Computational Simulations of Adsorption Behavior of Anionic Surfactants at the Portlandite-Water Interface under Sulfate and Calcium Ions.

The adsorption behaviors of two kinds of anionic surfactants (called HSO4 and HPO4, respectively) with different negatively charged hydrophilic head groups (sulfate and phosphate groups) under different concentrations of sulfate and calcium ions at the portlandite-water interface are investigated by molecular dynamics simulations. Although the adsorption strength of HPO4 is much greater than that of HSO4, the desorption energy of HSO4 is slightly greater at an early stage of desorption due to a more perpendicular orientation and denser packing of hydrophobic tail chains. After adding ions, the sulfate ion has a significant weakening effect due to competitive adsorption, and the negative influence of the calcium ion is weaker, and it even slightly promotes the adsorption at low concentration. Due to the stronger electrostatic interaction of phosphate head groups with the portlandite surface, adsorption strength and adsorption stability for HPO4 are always greater than that of HSO4 under the interference of sulfate ions.
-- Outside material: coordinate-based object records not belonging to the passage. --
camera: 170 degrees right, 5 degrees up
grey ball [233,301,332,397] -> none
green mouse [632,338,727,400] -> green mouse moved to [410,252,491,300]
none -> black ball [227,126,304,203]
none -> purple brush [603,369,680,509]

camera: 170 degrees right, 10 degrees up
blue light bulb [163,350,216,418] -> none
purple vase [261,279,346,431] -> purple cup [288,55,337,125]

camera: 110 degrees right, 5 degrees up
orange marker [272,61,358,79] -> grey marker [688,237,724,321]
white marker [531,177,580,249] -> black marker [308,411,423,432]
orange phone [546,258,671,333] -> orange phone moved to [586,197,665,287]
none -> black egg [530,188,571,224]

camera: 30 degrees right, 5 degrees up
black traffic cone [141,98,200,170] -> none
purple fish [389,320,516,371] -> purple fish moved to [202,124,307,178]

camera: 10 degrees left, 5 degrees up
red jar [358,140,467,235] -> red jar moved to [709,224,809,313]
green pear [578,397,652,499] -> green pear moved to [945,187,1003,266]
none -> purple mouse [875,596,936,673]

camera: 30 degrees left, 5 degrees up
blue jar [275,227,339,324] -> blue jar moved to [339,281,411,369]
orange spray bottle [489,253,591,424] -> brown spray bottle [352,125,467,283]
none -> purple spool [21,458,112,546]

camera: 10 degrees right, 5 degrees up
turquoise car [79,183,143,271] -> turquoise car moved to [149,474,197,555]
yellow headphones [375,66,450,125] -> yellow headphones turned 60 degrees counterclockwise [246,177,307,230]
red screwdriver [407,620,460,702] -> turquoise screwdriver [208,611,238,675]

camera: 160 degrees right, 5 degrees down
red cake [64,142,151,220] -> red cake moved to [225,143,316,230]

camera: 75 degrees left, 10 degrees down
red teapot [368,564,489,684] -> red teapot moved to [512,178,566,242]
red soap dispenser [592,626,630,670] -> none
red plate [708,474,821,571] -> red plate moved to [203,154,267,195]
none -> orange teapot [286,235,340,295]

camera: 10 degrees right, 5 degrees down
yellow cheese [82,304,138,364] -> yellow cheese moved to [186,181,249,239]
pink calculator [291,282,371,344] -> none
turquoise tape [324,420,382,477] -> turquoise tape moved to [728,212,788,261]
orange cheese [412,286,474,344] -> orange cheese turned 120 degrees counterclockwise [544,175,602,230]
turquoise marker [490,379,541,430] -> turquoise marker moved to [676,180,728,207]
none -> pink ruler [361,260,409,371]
The competitive adsorption of the sulfate ion significantly weakens the interaction of hydrophilic head groups with portlandite and the dense packing of two surfactants. The calcium ion with low concentration approaches the portlandite surface and acts as an ion bridge to slightly enhance the adsorption of the surfactant. The ion bridging effect is stronger in the HPO4 system than in the HSO4 system.